After experimenting with S3cmd, I immediately started automating my custom backup process. Quick to get working and improve as you go, thanks to Python!
Calling S3cmd from Python
The trick is to use Python's subprocess
module to invoke the command as you would do in the Unix/Linux shell,
via the call
function.
To get a quick idea of how this works, you can play interactively with the Python interpreter, using the ls
command for example:
$ python
Python 2.7.11 (default, Dec 5 2015, 14:44:53)
...
>>> import subprocess
>>> CMD = "ls -la"
>>> subprocess.call(CMD, shell=True)
...
First, make it work with a simple case
In the first version of the script, I am targeting the screenshots I create every now and then, as shown in my previous article.
Here is the resulting code:
#!/usr/bin/env python
import sys
import subprocess
BUCKET = "s3://contentgardening.com-backups"
def main(argv):
""" Main function """
SRC_DIR = "/MYSCREENSHOTS"
DEST = BUCKET + "/images/screenshots/"
CMD = "s3cmd put --force %s/*.* %s" % (SRC_DIR, DEST)
subprocess.call(CMD, shell=True)
if __name__ == "__main__":
main(sys.argv[1:])
Note that the s3cmd
executable is referenced just by its name here, for better readability, but you want
to provide its full path.
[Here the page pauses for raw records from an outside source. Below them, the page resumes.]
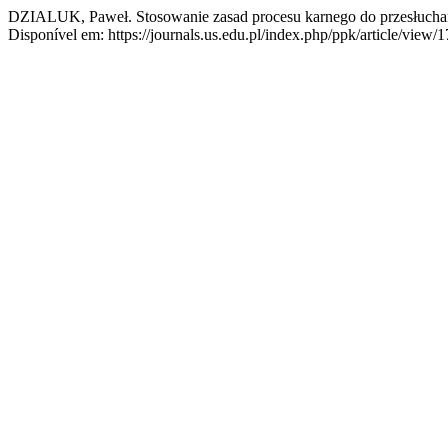
DZIALUK, Paweł. Stosowanie zasad procesu karnego do przesłucha
Disponível em: https://journals.us.edu.pl/index.php/ppk/article/view/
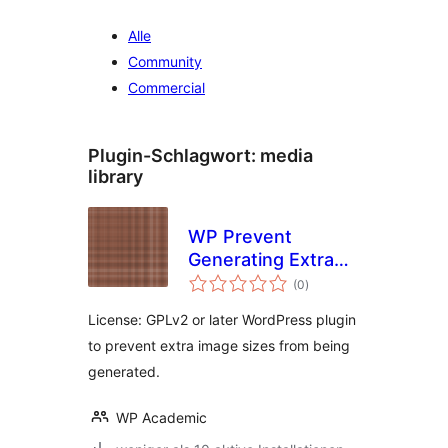
Alle
Community
Commercial
Plugin-Schlagwort:
media
library
WP Prevent
Generating Extra
Bewertungen
Image Sizes
(0
)
insgesamt
License: GPLv2 or later WordPress plugin
to prevent extra image sizes from being
generated.
WP Academic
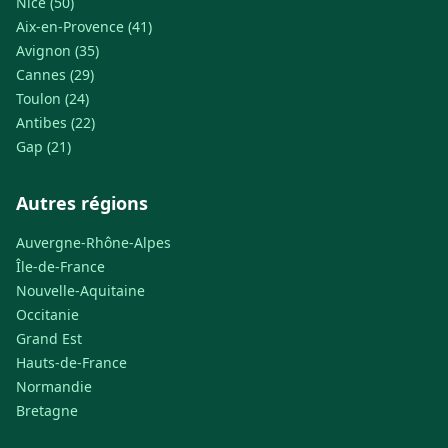
Nice (50)
Aix-en-Provence (41)
Avignon (35)
Cannes (29)
Toulon (24)
Antibes (22)
Gap (21)
Autres régions
Auvergne-Rhône-Alpes
Île-de-France
Nouvelle-Aquitaine
Occitanie
Grand Est
Hauts-de-France
Normandie
Bretagne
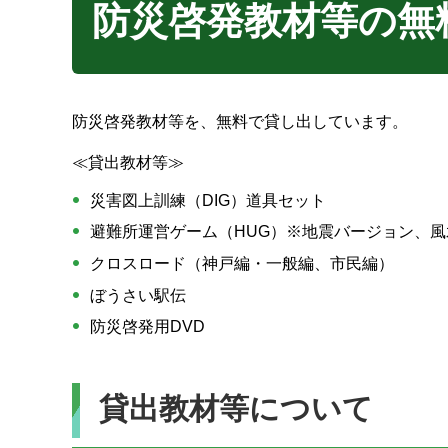
防災啓発教材等の無
防災啓発教材等を、無料で貸し出しています。
≪貸出教材等≫
災害図上訓練（DIG）道具セット
避難所運営ゲーム（HUG）※地震バージョン、
クロスロード（神戸編・一般編、市民編）
ぼうさい駅伝
防災啓発用DVD
貸出教材等について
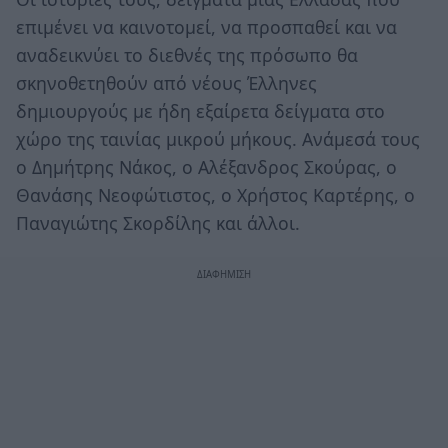
επιμένει να καινοτομεί, να προσπαθεί και να
αναδεικνύει το διεθνές της πρόσωπο θα
σκηνοθετηθούν από νέους Έλληνες
δημιουργούς με ήδη εξαίρετα δείγματα στο
χώρο της ταινίας μικρού μήκους. Ανάμεσά τους
ο Δημήτρης Νάκος, ο Αλέξανδρος Σκούρας, ο
Θανάσης Νεοφώτιστος, ο Χρήστος Καρτέρης, ο
Παναγιώτης Σκορδίλης και άλλοι.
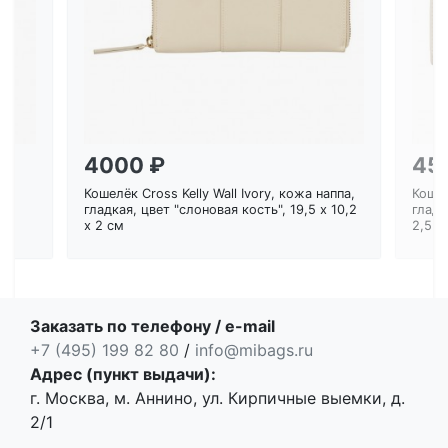
Загрузка...
4000 ₽
45
Кошелёк Cross Kelly Wall Ivory, кожа наппа,
Кошел
ем
гладкая, цвет "слоновая кость", 19,5 x 10,2
гладк
x 2 см
2,5 с
Заказать по телефону / e-mail
+7 (495) 199 82 80
/
info@mibags.ru
Адрес (пункт выдачи):
г. Москва, м. Аннино, ул. Кирпичные выемки, д.
2/1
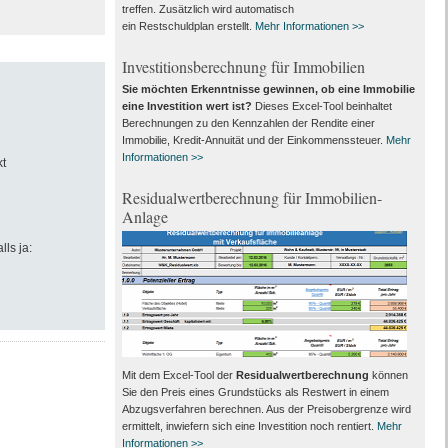
treffen. Zusätzlich wird automatisch
ein Restschuldplan erstellt.
Mehr Informationen >>
Investitionsberechnung für Immobilien
Sie möchten Erkenntnisse gewinnen, ob eine Immobilie
eine Investition wert ist?
Dieses Excel-Tool beinhaltet
Berechnungen zu den Kennzahlen der Rendite einer
Immobilie, Kredit-Annuität und der Einkommenssteuer.
Mehr
Informationen >>
t
Residualwertberechnung für Immobilien-
Anlage
lls ja:
Mit dem Excel-Tool der
Residualwertberechnung
können
Sie den Preis eines Grundstücks als Restwert in einem
Abzugsverfahren berechnen. Aus der Preisobergrenze wird
ermittelt, inwiefern sich eine Investition noch rentiert.
Mehr
Informationen >>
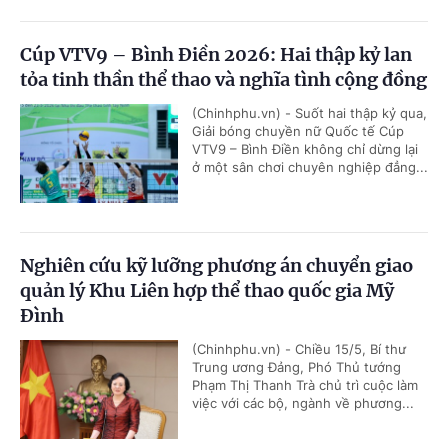
Cúp VTV9 – Bình Điền 2026: Hai thập kỷ lan
tỏa tinh thần thể thao và nghĩa tình cộng đồng
(Chinhphu.vn) - Suốt hai thập kỷ qua,
Giải bóng chuyền nữ Quốc tế Cúp
VTV9 – Bình Điền không chỉ dừng lại
ở một sân chơi chuyên nghiệp đẳng...
Nghiên cứu kỹ lưỡng phương án chuyển giao
quản lý Khu Liên hợp thể thao quốc gia Mỹ
Đình
(Chinhphu.vn) - Chiều 15/5, Bí thư
Trung ương Đảng, Phó Thủ tướng
Phạm Thị Thanh Trà chủ trì cuộc làm
việc với các bộ, ngành về phương...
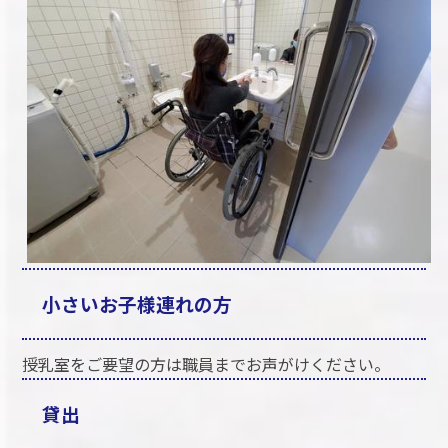
小さいお子様連れの方
授乳室をご要望の方は職員までお声がけください。
貸出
Even better, put the path in a variable as done for the destination S3 bucket.
To run it, we simply do:
$ python backup-to-s3--v1.py
The improved and extended version
I later extended the script to take care of different cases, such as backing up software archives which are located under a specific path on my computer.
The first change needed is using a "for loop" to go through all cases, and for each one, call the underlying tool with the right arguments. I used a mapping to provide the parameters for each case, mainly the source directory and the "virtual path" to use in the destination S3 bucket.
I ended up with the following code:
#!/usr/bin/env python
import sys
import subprocess
BUCKET = "s3://contentgardening.com-backups"
FILES_MAPPING = {
'software': ["/MYSOFTWAREArchivesAndImages", "/software/"],
'screenshots': ["/MYSCREENSHOTS", "/images/screenshots/"],
# add other cases here...
}
def main(argv):
""" """
CMD = ""
LSCMD = ""
backup_types = FILES_MAPPING.keys()
for backup in backup_types:
SRC_DIR = FILES_MAPPING[backup][0]
DEST = BUCKET + FILES_MAPPING[backup][1]
CMD = "s3cmd put --force %s/*.* %s" % (SRC_DIR, DEST)
subprocess.call(CMD, shell=True)
# Print feedback to know the current files that are backed up
LSCMD = "s3cmd ls %s" % DEST
out = subprocess.check_output(LSCMD, shell=True)
print(out)
if __name__ == "__main__":
main(sys.argv[1:])
As you can see, there is a 2nd part where I am calling s3cmd ls
to get the current list of file objects in S3, which
gives me a kind of feedback after the files are uploaded.
This is already a good start, and I could make it run regularly via crontab.
Other things to add
There are several ideas of features that could be added in the future, such as logging the feedback information or some stats, and/or building a summary report and even mailing that to an inbox or pushing it to an app for future analysis.
As I continue improving this, I will share more things that Python scripting allows us to do.